Dr. Richard Brow, Curators’ Professor of Ceramic Engineering and chair of the materials science and engineering department at the University of Missouri-Rolla, has been named director of the American Ceramic Society. Brow’s term on the society’s board of directors will run through fall of 2009.
The American Ceramic Society is a non-profit organization that has served the professional needs of the international ceramics community for 108 years. The society has more than 7,500 members, including engineers, scientists, manufacturers, educators, sales professionals and others.
Brow is known internationally for his research on the properties and applications of glasses, including glasses used for laser amplifiers and for sealing solid oxide fuel cells. In 2004, Brow was named a Curators’ Professor by the University of Missouri Board of Curators. The designation is bestowed upon scholars at the university’s four campuses who have established outstanding reputations in their fields of study.
Brow joined UMR in 1998 as a professor of ceramic engineering and a senior investigator in the UMR Graduate Center for Materials Research.
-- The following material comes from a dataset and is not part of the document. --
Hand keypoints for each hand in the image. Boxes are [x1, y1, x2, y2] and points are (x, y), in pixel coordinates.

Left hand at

He became chair of the ceramic engineering department in 2001 and later became chair of the materials science and engineering department, which was created with the combination of UMR’s ceramic and metallurgical engineering departments.
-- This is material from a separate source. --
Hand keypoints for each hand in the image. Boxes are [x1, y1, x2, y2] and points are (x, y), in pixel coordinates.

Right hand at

Prior to joining UMR, Brow was on the technical staff of the Ceramics Development Division at Sandia National Laboratories in Albuquerque, N.M., from 1985-1998. He also served as an adjunct professor of chemical and nuclear engineering at the University of New Mexico from 1990-1996.
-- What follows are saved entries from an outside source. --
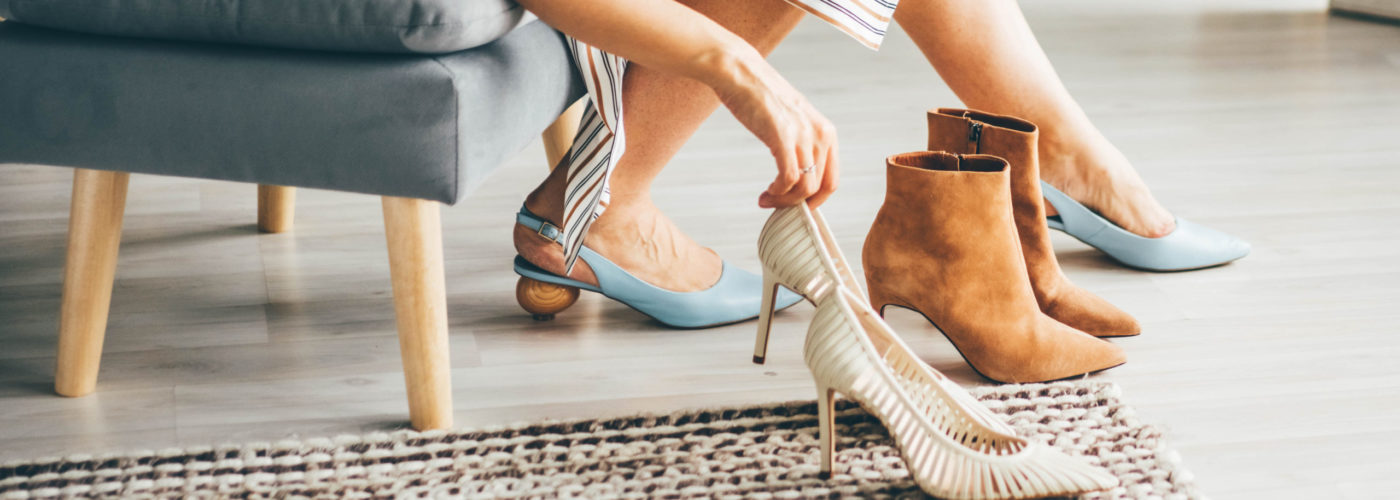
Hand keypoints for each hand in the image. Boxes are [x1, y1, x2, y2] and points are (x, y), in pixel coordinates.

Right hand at [709, 51, 839, 208]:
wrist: (739, 72)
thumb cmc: (760, 96)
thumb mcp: (793, 121)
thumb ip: (800, 144)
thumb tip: (796, 177)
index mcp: (826, 131)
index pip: (832, 180)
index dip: (814, 200)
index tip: (795, 205)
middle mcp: (821, 134)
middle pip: (820, 188)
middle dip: (798, 205)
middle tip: (777, 206)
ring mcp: (803, 135)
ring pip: (804, 188)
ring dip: (784, 201)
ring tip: (766, 200)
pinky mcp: (782, 137)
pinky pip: (789, 179)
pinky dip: (777, 193)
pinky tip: (766, 193)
Brow received a bachelor’s degree in ceramic engineering in 1980 and a master’s degree in glass science in 1982, both from Alfred University in New York. He received a Ph.D. in ceramic science from Pennsylvania State University in 1985.
During his career, Brow has earned several UMR teaching awards and his research has led to many national and international awards. He has also published more than 90 scholarly articles and holds nine U.S. patents.